On a rainy Saturday afternoon, I headed down to 20th Street to trail at Gramercy Tavern. Unlike my first trailing experience, I wasn't at all nervous. I wanted the experience to go well and I knew that I would really like the trail to result in an externship offer, but I was surprisingly calm - espeically since this was one of my top choices of where I would like to extern.
When I arrived, the dark woods and comforting colors of the Tavern welcomed me into the restaurant. The host called down to the kitchen for Nancy Olsen, the executive pastry chef, and one of her assistants greeted me shortly thereafter. We walked into the kitchen, which was enormous in comparison to Blue Hill. She quickly pointed out the pastry service counter, which, again from my previous experience, I was surprised to find out was not also the prep station.
We headed down a narrow flight of stairs. She pointed out the uniforms and the women's locker room. She told me to meet her around the corner when I had finished changing. I was immediately happy I brought my own pants, as the longest inseam they had in my size was 30".
I walked around the corner and was surprised to find a whole other kitchen - the pastry kitchen. An entire kitchen devoted to just pastry and, if that wasn't exciting enough, the entire kitchen was meticulously organized and labeled.
I paired up with one of the pastry assistants who had me wash, measure, hull and about five pounds of strawberries. Gramercy Tavern, like Blue Hill, prides itself on using local ingredients, so the strawberries were actual strawberries, small, plump and extremely juicy.

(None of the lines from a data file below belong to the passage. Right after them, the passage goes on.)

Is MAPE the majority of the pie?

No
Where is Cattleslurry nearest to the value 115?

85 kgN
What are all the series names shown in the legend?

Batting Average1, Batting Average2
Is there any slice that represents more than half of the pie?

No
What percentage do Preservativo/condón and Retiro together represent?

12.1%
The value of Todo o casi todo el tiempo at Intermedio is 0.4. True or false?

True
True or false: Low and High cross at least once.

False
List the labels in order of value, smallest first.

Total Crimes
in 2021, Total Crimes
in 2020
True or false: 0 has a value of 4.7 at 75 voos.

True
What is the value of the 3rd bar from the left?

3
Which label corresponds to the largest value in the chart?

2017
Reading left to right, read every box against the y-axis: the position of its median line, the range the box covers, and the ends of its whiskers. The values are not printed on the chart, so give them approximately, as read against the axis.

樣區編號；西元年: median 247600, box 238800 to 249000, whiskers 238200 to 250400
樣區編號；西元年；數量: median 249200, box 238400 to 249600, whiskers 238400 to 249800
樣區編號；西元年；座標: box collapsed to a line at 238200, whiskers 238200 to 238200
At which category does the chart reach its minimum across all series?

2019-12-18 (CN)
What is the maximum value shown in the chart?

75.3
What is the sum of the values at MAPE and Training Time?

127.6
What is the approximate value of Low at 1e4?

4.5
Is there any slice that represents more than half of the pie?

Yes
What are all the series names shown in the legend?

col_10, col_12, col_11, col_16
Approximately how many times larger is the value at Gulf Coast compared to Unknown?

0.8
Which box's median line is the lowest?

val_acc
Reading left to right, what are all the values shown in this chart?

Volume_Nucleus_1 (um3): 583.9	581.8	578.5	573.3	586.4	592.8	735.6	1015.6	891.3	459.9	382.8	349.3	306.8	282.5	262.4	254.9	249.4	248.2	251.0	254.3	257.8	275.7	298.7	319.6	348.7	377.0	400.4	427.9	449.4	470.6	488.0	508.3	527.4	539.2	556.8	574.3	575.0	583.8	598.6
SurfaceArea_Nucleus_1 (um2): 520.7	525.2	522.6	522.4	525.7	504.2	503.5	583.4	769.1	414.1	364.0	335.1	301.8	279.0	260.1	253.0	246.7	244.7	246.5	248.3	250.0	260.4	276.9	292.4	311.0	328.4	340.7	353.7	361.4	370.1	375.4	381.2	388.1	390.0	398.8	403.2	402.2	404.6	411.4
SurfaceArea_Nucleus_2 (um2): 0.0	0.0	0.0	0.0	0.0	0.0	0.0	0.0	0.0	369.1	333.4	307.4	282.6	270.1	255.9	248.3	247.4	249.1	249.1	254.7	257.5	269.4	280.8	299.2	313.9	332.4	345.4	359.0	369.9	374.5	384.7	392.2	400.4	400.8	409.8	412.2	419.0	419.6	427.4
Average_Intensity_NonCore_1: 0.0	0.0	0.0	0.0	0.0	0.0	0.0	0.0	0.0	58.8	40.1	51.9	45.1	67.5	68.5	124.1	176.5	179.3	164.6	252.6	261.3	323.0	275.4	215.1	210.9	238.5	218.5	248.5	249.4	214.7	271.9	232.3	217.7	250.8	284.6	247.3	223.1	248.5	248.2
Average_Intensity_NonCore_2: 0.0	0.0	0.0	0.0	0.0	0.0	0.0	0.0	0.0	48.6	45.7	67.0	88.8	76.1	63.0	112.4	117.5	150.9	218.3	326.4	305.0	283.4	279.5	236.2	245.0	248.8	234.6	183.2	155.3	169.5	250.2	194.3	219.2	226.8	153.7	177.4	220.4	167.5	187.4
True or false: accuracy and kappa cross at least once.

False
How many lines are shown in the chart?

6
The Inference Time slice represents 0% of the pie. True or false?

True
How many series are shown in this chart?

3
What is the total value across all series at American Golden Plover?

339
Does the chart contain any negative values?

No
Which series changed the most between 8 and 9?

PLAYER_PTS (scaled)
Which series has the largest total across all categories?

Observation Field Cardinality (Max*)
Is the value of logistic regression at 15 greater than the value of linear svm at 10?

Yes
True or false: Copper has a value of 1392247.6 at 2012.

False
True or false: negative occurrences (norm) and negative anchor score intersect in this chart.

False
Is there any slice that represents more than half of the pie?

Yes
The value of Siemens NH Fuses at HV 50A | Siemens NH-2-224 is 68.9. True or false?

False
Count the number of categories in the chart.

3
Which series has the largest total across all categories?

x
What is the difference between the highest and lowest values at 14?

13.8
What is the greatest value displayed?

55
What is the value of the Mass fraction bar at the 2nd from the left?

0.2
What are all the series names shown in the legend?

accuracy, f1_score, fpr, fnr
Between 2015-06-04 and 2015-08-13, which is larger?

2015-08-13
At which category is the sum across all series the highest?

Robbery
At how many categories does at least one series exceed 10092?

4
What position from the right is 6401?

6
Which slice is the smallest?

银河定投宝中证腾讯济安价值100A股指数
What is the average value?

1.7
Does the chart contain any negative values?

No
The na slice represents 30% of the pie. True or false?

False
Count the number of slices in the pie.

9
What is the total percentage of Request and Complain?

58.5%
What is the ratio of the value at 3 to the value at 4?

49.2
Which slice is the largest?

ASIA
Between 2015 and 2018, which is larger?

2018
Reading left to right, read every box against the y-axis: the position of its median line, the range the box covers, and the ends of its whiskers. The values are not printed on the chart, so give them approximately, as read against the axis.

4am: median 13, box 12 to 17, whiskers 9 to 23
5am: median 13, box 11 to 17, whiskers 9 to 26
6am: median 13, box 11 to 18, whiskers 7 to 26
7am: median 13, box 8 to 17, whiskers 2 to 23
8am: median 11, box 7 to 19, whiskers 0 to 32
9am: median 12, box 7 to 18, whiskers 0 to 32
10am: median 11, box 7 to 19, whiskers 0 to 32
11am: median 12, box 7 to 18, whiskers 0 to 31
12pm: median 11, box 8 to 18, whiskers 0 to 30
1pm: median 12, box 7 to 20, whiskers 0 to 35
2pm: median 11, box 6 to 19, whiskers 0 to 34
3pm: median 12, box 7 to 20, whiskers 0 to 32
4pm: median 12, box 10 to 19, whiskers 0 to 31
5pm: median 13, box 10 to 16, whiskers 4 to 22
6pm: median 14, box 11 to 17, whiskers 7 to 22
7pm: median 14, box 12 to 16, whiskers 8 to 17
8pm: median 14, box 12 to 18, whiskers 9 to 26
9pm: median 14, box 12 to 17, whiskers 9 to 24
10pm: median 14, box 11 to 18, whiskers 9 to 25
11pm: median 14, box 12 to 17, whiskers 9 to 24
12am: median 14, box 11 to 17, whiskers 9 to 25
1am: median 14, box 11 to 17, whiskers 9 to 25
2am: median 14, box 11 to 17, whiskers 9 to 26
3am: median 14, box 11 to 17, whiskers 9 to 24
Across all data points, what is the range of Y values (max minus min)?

I began observing the people around me who, while everyone was working extremely hard, everyone also seemed to really get along and enjoy each other's company.
I had not been working on the strawberries very long when Nancy Olsen came into the kitchen. All of the assistants were happy to see her, as she made her way around the kitchen, talking and laughing with each person. She introduced herself to me and while I was skeptical about extending my hand covered in strawberry juice, she had no problem extending a warm handshake.
I continued working on the strawberries as Nancy spoke to everyone to get an idea of where the evening's production stood and where she would be most helpful. At about 4:30 PM, the phone rang and someone promptly let out a, "Dinner's ready!" Nancy invited me upstairs for the family meal - two pasta dishes, couscous and two salads. We all took our food and drinks back down to the pastry kitchen, ate, laughed and then got right back to work.
After I finished the strawberries, Nancy brought over four long loaves of brioche and showed me how to dice them for bread pudding. Afterwards, I teamed up with another assistant to prepare the shells for petit fours. She attended ICE for culinary and after completing her externship in the hot kitchen at Gramercy, decided to switch to pastry. She had nothing but wonderful things to say about her experiece so far at Gramercy.
Afterwards, Nancy took me upstairs to watch service, which by that time was in full-swing. I stood to the side to avoid being in the way and watched as the two assistants organized and plated the incoming orders. When service slowed a bit, they would plate desserts for me to taste - all four of which I really had to restrain myself from eating the entire plate in order to avoid sugar shock. Everything I tried, including the bread pudding (which I normally despise) was beyond wonderful.
One of the chefs from the hot kitchen came over with a sample of the lamb ragu, which was much appreciated not only because it was phenomenal, but also because I would have given just about anything to eat something savory and salty at that point. I wasn't doing a very good job of not finishing my dessert samples!
Things started to slow a bit and, as it had been about two hours at that point, I headed back down to the pastry kitchen to meet Nancy. She led me back to her office where we sat and talked for about half an hour.
She asked me lots of questions about what I was looking to get out of my externship, what I considered by style to be and my goals for working in the industry. She offered lots of advice and wisdom from her previous experiences.
Then, she extended an offer for me to work as an extern at Gramercy Tavern upon completing my program. She told me she wanted me to take some time to consider it, so it took a lot for me not to jump up and yell, "Yes! Yes! Yessssss!". So I thanked her, told her I would take the time to consider it and would be in touch shortly.
As an extern in the pastry kitchen, I will be working three nights a week - Monday through Wednesday from 6 PM to 10 PM, a schedule that closely mimics my current school schedule.
Nancy walked me out of the kitchen, showing me the chocolate room on the way out. I left feeling excited and energized. I felt like I had just been asked to be part of a very warm family, one that I knew I would learn a lot from and be given a lot of opportunity to grow.